«Отец мой! Благослови и меня»

«Отец мой! Благослови и меня»

Второй плач в Библии — это плач Исава. Он заплакал, когда понял, что брат и мать обманули Исаака и тот отдал свое благословение Иакову. На первый взгляд Иаков и Ревекка воспользовались слепотой Исаака. Но на самом деле они полагались также на его ненасытную страсть к вкусной еде. Библия рассказывает, что Исаак любил Исава, «потому что дичь его была по вкусу его» (Быт. 25, 28). Да и требование Исаака: «Вот, я состарился; не знаю дня смерти моей […] пойди в поле, и налови мне дичи, и приготовь мне кушанье, какое я люблю, и принеси мне есть, чтобы благословила тебя душа моя, прежде нежели я умру», — тоже говорит о жадном желании, в котором на сей раз есть даже оттенок истерически нетерпеливого каприза. Ибо на самом деле Исаак и после этой трапезы жил еще долгие годы.

На первый взгляд плач Исава менее оправдан, чем плач Агари. Та была изгнана с ребенком в пустыню, где их жизни грозила прямая опасность, а в случае Исава такой опасности не было. Его никуда не изгоняли, и к тому же он был взрослым, самостоятельным мужчиной, охотником, а не беззащитной женщиной с ребенком на руках. Тем не менее обе истории все-таки похожи, и это проявляется как в сходстве между Исавом и Измаилом, так и в сходном отношении к ним в их семьях. Оба они охотники: Измаил — стрелок из лука (Быт. 21, 20), а Исав выходит на охоту с луком и колчаном стрел (Быт. 27, 3). И оба они — старшие братья, которых отцы предали и лишили первородства и дальнейшего участия в семейной истории.
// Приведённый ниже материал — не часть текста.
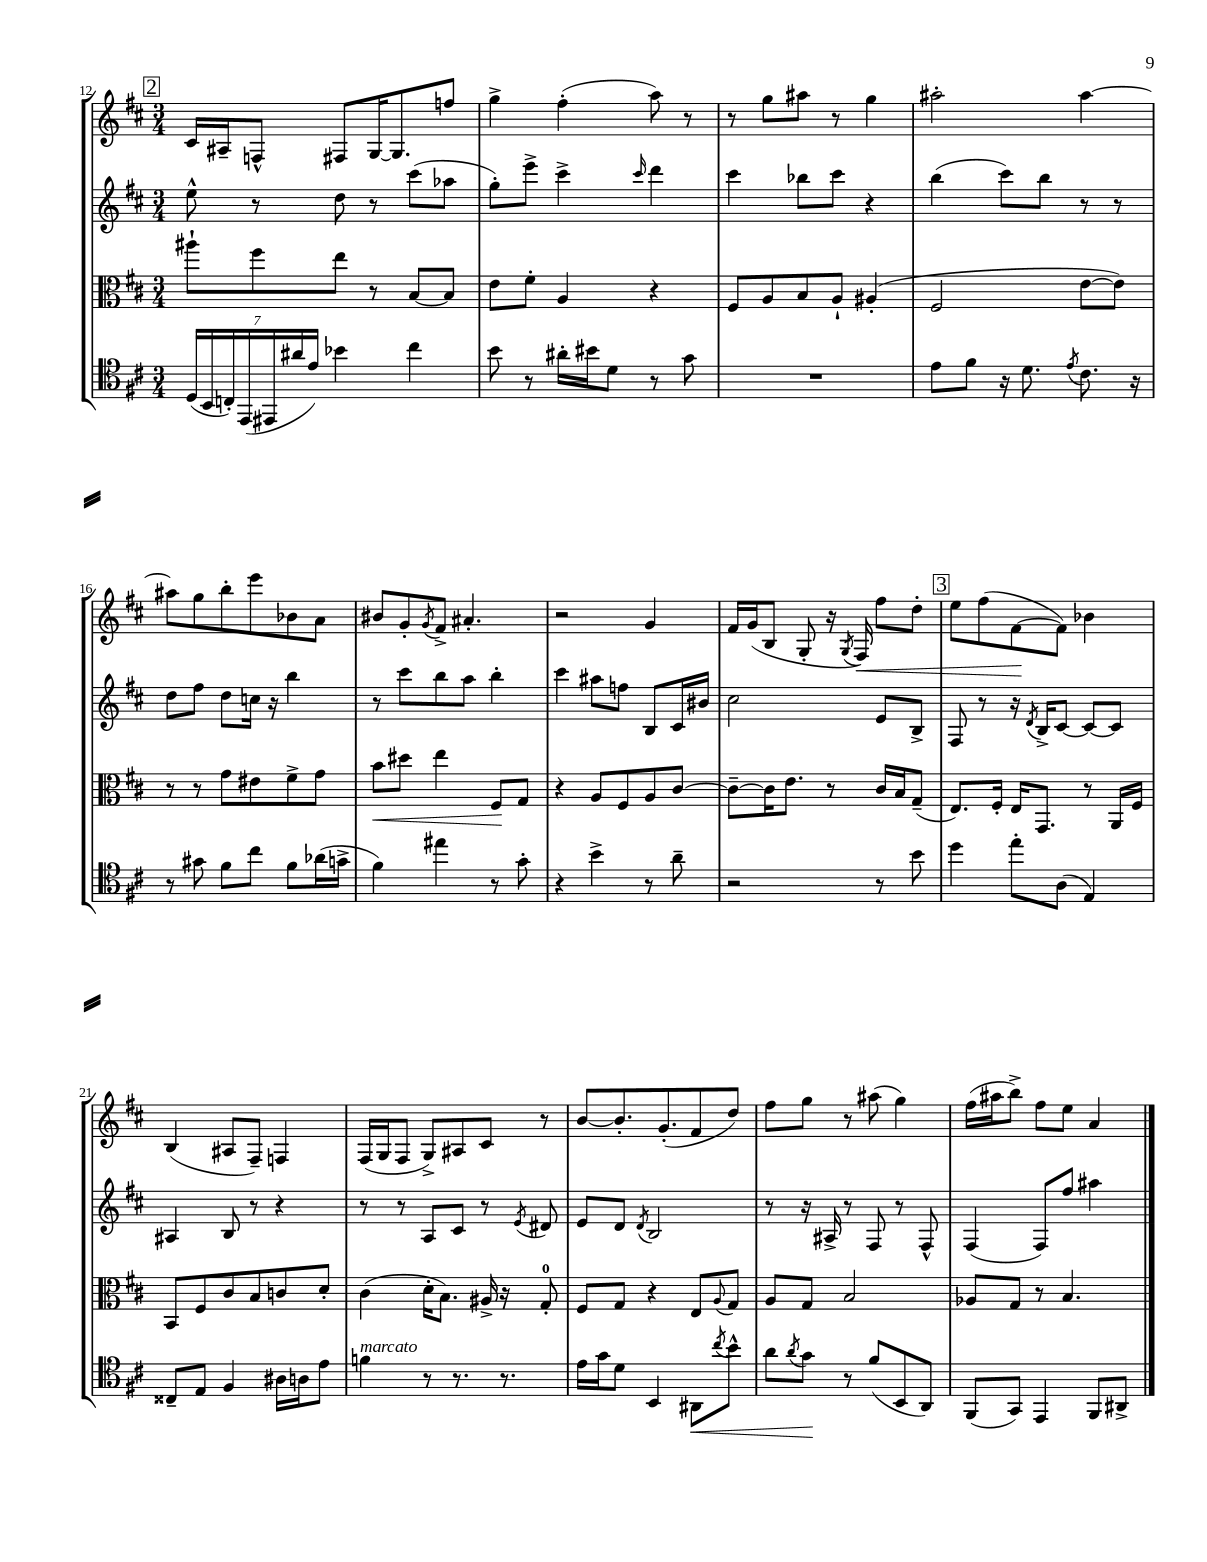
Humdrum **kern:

**kern	**kern	**kern	**kern
*staff4	*staff3	*staff2	*staff1
*clefC4	*clefC3	*clefG2	*clefG2
*k[f#c#]	*k[f#c#]	*k[f#c#]	*k[f#c#]
*M3/4	*M3/4	*M3/4	*M3/4
(28D/LL	8aa#`\L	8ee^^\	16c#/LL
28BB/	.	.	.
.	.	.	16A#~/J
28C'/)	.	.	.
(28EE/	.	.	.
.	8ff#\	8r	8F^^/J
28EE#/	.	.	.
28a#/	.	.	.
28e/JJ)	.	.	.
4b-\	8ee\J	8dd\	8F#/L
.	8r	8r	[16G/K
.	.	.	8.G/]
4cc#\	[8B/L	(8ccc#\L	.
.	8B/]J	8aa-\J	8ff/J
=	=	=	=
8b\	8e\L	8gg'\L)	4gg^\
8r	8f#'\J	8eee^\J	.
16a#'\LL	4A/	4ccc#^\	(4ff#'\
16b#\J	.	.	.
8d\J	.	.	.
.	.	16qqccc#/	.
8r	4r	4ddd\	8aa\)
8g\	.	.	8r
=	=	=	=
2.r	8F#/L	4ccc#\	8r
.	8A/	.	8gg\L
.	8B/	8bb-\L	8aa#\J
.	8A`/J	8ccc#\J	8r
.	(4A#'/	4r	4gg\
=	=	=	=
8e\L	2F#/	(4bb\	2aa#'\
8f#\J	.	.	.
16r	.	8ccc#\L)	.
8.d\	.	.	.
.	.	8bb\J	.
8qe/	.	.	.
8.c#\	[8e\L	8r	[4aa#\
.	8e\]J)	8r	.
16r	.	.	.
=	=	=	=
8r	8r	8dd\L	8aa#\]L
8g#\	8r	8ff#\J	8gg\
8f#\L	8g\L	8dd\L	8bb'\
8cc#\J	8e#\	16cc\Jk	8eee\
.	.	16r	.
8f#\L	8f#^\	4bb\	8b-\
(16a-\L	8g\J	.	8a\J
16g^\JJ	.	.	.
=	=	=	=
4f#\)	8b\L	8r	8b#/L
.	8dd#\J	8ccc#\L	8g'/
.	.	.	8qg/
4ee#\	4ee\	8bb\	8f#^/J
.	.	8aa\J	4.a#'/
8r	8F#/L	4bb'\	.
8g'\	8G/J	.	.
=	=	=	=
4r	4r	4ccc#\	2r
4b^\	8A/L	8aa#\L	.
.	8F#/	8ff\J	.
8r	8A/	8B/L	4g/
8a~\	[8c#/J	16c#/L	.
.	.	16b#/JJ	.
=	=	=	=
2r	8c#~\_L	2cc#\	16f#/LL
.	.	.	(16g/J
.	16c#\]K	.	8B/J
.	8.e\J	.	.
.	.	.	8G'/
.	8r	.	16r
.	.	.	8qG/
.	.	.	16F#/)
8r	16c#/LL	8e/L	8ff#\L
.	16B/J	.	.
8b\	(8G~/J	8B^/J	8dd'\J
=	=	=	=
4dd\	8.E/L)	8F#/	8ee\L
.	.	8r	(8ff#\
.	16F#'/Jk	.	.
8ee'\L	16E/LK	16r	[8f#\
.	.	8qd/	.
.	8.GG/J	16B^/LK	.
(8A\J	.	[8c#/J	8f#\]J)
4E/)	8r	8c#/_L	4b-\
.	16AA/LL	8c#/]J	.
.	16F#/JJ	.	.
=	=	=	=
8C##~/L	8BB/L	4A#/	(4B/
8E/J	8F#/	.	.
4F#/	8c#/	8B/	8A#/L
.	8B/	8r	8F#~/J)
16A#\LL	8c/	4r	4F/
16A\J	.	.	.
8e\J	8d'/J	.	.
=	=	=	=
4f\	(4c#\	8r	(16F#/LL
.	.	.	16G/J
.	.	8r	8F#/J
8r	16d'\LK	8A/L	8G^/L)
.	8.B\J)	.	.
8.r	.	8c#/J	8A#/
.	16A#^/	8r	8c#/J
8.r	16r	.	.
.	.	8qe/	.
.	8G'/	8d#/	8r
=	=	=	=
16e\LL	8F#/L	8e/L	[8b/L
16g\J	.	.	.
8d\J	8G/J	8d/J	8.b'/]
.	.	8qd/	.
4BB/	4r	2B/	.
.	.	.	(8.g'/
8AA#\L	8E/L	.	8f#/
8qcc#/	8qqA/	.	.
8b^^\J	8G/J	.	8dd/J)
=	=	=	=
8a\L	8A/L	8r	8ff#\L
8qa/	.	.	.
8g\J	8G/J	16r	8gg\J
.	.	16A#^/	.
8r	2B/	8r	8r
(8f#/L	.	8F#/	(8aa#\
8BB/	.	8r	4gg\)
8AA/J)	.	8F#^^/	.
=	=	=	=
(8FF#/L	8A-/L	(4F#/	(16ff#\LL
.	.	.	16aa#\J
8GG/J)	8G/J	.	8bb^\J)
4EE/	8r	8F#/L)	8ff#\L
.	4.B/	8ff#/J	8ee\J
8FF#/L	.	4aa#\	4a/
8AA#^/J	.	.	.
==	==	==	==
*-	*-	*-	*-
Плачу Исава тоже предшествовал вопль. Когда он вернулся с охоты и обнаружил, что Иаков обманом получил отцовское благословение, он «поднял громкий и весьма горький вопль». Вопль, в котором нет слов, ибо весь он — гнев и отчаяние. На мгновение кажется, что с этим воплем из его души изошла и вся горечь, и теперь он успокоится. И действительно, он даже попытался найти выход из ситуации. «Отец мой! Благослови и меня», — предложил он. Но Исаак сказал, что все благословения он уже отдал Иакову. «Что же я сделаю для тебя, сын мой?» (Быт. 27, 37).

Лишь после этих слов Исав окончательно прозрел. «Неужели, отец мой, одно у тебя благословение?» Тон его меняется буквально по ходу разговора, он начинает с гнева и отчаяния, переходит от гнева к просьбе, от просьбы к мольбе, и его частые повторения «отец мой», «отец мой» свидетельствуют о том, что Исав вдруг понял подлинный смысл происшедшего. Понял, что отныне Ревекка от него отказалась. И, поняв это, «возвысил Исав голос свой, и заплакал», даже дожидаясь ответа Исаака на свой последний вопрос. Не об утрате благословения он плакал, а о том, что его предала родная мать. Что она задумала злобные козни против своего же сына, не против чужого, как Сарра, когда изгоняла Измаила.

Я представляю себе, что это было ужасное зрелище. Исав, этот могучий, сплошь поросший волосом охотник, сильный и смелый человек полей, вдруг сломался и заплакал, как ребенок. Мы больше не услышим его рыданий и не увидим его плачущим вплоть до повторной встречи с Иаковом, много лет спустя, уже в момент их примирения. Но сейчас Иаков поспешно покинет родительский дом, чтобы бежать в Харран от возможной мести брата, а Исав — как это естественно, и предсказуемо, и трогательно! — уйдет к тому, кто похож на него, второй изгнанник — к первому изгнанному сыну той же семьи, к своему дяде Измаилу. Уйдет к нему и даже возьмет в жены его дочь.